Extract to read
........
Huffington writes that “a journey – one that can also be full of adventure and knowledge – doesn’t have to involve planes and cars and passports. The benefits of a journey are always available simply by walking.”

In truth Huffington does not envision walking at the State Fair…Though hers is a more bucolic background with references to communing with nature, I kept thinking of the common experience I was enjoying. I was alone, anonymous, in a sea of nature (albeit human), devoid of technology (since none that I possess could either cope or compete), in a reflective – and learning – mode. The Fair, if visited in the guise of a disengaged observer, frees the spirit – no deadlines, no meetings, no business at all except to soak it all in.

And then there’s the walking. A leisurely walk to Heritage Square is a healthy hike, if one pauses for an irresistible ice cream cone (caramel denali). The trek to the horse barns or the art gallery or a real tour of International Square puts some wear on the sneakers. Even the MPR booth on Nelson and Jackson is a healthy jaunt, especially if you start at the North end of the grounds.

The wonder is that the blocks slip by as the mind drifts, occasionally soars, trying to capture the essence of The Fair. The infants in arms, physically challenged amputees negotiating the Grandstand steps, families in matching day-glo t-shirts designed to keep the brood in tow, 4-Hers shuffling their prize winning efforts, high school bands marching proudly behind the Kemp’s cow, ethnic food vendors, groomers and trainers of domesticated animals, politicians, exhausted workers, homegrown royalty, artists, musicians, dancers, farmers, crafters, cooks and others who take well-earned pride in their efforts. Each vignette is a story demanding the sort of reflection that germinates during a long walk to the next story.
........
List of tasks
(a) Answer these questions from the State Fair passage:
(i) What flavor of ice cream cone is mentioned?
(ii) At which corner is the MPR booth?
(iii) What do families wear to keep the brood in tow?
(b) Copy the part of the State Fair passage between "In truth Huffington" and "soak it all in.", inclusive.

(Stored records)
........
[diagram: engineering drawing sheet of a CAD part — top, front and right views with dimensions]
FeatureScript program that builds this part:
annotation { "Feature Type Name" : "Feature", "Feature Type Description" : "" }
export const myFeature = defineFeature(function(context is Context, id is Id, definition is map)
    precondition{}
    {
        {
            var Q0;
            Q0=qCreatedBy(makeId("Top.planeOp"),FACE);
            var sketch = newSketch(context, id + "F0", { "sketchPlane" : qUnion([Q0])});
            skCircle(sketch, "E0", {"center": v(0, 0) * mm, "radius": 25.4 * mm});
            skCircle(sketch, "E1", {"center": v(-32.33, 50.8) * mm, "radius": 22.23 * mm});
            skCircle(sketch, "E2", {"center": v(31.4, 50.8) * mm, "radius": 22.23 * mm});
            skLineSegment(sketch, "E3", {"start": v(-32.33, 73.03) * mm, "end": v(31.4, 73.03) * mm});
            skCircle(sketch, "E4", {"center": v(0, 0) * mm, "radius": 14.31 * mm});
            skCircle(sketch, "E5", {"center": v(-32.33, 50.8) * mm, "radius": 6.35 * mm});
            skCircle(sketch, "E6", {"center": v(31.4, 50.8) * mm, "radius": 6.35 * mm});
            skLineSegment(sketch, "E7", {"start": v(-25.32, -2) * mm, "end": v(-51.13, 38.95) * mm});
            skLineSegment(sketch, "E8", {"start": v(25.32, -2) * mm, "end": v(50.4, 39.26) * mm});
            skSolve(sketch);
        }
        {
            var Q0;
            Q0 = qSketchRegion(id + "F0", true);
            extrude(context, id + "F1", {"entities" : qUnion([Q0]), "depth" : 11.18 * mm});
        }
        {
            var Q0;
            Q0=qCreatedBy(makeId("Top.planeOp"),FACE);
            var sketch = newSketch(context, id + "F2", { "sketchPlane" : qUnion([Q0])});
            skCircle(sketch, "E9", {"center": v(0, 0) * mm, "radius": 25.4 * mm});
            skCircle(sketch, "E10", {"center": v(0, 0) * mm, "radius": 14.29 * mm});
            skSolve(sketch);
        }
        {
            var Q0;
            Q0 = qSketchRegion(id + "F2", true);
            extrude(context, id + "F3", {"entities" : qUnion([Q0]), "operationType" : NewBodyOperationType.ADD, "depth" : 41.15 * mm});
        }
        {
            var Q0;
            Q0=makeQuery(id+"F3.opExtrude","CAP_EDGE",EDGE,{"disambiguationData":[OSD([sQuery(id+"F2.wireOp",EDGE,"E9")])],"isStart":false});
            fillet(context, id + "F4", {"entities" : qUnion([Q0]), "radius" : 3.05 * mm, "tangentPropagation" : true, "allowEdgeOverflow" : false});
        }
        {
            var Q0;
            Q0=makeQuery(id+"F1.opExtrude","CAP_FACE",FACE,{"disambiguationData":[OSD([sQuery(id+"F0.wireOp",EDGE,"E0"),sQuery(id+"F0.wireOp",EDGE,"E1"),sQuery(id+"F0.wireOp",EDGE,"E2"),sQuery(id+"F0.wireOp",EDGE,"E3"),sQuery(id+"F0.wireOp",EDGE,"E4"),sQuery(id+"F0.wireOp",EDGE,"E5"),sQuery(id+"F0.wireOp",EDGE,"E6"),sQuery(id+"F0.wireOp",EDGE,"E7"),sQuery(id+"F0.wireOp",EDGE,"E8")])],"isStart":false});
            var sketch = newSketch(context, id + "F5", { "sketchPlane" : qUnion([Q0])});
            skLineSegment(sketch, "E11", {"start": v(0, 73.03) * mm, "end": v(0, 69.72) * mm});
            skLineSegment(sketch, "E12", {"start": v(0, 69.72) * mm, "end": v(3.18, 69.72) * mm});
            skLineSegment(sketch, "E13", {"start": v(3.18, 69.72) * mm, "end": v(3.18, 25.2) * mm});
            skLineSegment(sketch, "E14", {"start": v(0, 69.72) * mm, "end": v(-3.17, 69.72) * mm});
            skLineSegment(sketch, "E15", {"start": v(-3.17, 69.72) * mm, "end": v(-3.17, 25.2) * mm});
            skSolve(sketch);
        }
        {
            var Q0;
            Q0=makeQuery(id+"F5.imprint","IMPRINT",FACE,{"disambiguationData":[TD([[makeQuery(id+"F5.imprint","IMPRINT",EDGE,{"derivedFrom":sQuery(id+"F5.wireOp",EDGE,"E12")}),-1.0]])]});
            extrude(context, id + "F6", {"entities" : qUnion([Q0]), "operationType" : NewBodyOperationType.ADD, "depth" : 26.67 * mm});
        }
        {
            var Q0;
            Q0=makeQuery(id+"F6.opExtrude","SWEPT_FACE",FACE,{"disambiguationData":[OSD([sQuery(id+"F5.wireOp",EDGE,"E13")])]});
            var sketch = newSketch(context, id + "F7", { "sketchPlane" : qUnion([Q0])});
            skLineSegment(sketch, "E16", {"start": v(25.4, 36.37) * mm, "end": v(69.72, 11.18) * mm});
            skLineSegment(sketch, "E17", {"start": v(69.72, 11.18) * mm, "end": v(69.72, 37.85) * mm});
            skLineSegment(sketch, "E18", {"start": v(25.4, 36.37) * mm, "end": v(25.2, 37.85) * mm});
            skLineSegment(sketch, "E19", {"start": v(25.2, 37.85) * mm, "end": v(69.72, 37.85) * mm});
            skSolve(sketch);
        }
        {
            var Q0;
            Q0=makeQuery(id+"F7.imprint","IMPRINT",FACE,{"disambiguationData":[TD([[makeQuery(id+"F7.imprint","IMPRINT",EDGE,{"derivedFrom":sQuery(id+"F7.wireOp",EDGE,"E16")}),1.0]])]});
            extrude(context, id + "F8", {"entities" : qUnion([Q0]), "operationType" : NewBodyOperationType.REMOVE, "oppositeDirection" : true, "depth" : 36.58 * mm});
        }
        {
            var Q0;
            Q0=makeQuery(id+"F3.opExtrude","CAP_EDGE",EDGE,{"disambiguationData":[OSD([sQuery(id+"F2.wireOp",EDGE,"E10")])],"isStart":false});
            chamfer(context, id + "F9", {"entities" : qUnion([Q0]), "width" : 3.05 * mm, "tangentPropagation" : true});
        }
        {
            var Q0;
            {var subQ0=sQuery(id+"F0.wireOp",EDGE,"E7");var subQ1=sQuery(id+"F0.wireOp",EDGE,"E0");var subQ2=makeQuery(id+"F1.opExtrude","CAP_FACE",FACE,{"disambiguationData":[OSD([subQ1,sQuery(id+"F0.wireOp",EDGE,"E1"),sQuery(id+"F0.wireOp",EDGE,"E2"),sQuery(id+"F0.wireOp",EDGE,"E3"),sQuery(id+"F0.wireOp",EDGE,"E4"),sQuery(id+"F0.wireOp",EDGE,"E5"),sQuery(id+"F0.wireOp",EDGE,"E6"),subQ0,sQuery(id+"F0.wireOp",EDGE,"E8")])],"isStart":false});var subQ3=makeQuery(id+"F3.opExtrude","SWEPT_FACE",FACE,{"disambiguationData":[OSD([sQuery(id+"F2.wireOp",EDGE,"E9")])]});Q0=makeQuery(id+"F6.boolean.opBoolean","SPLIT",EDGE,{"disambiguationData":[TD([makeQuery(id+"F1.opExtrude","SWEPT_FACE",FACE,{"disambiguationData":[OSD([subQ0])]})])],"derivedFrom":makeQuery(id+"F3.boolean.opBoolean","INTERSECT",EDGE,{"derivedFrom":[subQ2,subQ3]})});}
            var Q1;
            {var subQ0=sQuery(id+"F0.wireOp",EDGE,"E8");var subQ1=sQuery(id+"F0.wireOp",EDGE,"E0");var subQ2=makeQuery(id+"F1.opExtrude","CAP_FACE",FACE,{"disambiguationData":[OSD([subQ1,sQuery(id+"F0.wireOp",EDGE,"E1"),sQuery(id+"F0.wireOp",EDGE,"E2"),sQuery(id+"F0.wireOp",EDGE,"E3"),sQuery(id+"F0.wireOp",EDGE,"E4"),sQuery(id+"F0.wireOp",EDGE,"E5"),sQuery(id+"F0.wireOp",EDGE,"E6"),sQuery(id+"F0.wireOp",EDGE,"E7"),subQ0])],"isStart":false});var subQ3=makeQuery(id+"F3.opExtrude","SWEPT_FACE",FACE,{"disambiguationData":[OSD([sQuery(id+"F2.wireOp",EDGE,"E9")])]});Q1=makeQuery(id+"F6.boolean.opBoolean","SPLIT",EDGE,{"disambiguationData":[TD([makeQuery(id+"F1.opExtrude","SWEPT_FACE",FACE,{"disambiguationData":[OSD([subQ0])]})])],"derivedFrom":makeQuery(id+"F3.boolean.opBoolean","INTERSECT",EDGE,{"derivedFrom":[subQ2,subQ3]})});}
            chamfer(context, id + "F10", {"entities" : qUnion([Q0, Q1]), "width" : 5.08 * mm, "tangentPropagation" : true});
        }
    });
........
Answers
(a)
(i) Caramel denali.
(ii) Nelson and Jackson.
(iii) Matching day-glo t-shirts.

(b)
In truth Huffington does not envision walking at the State Fair…Though hers is a more bucolic background with references to communing with nature, I kept thinking of the common experience I was enjoying. I was alone, anonymous, in a sea of nature (albeit human), devoid of technology (since none that I possess could either cope or compete), in a reflective – and learning – mode. The Fair, if visited in the guise of a disengaged observer, frees the spirit – no deadlines, no meetings, no business at all except to soak it all in.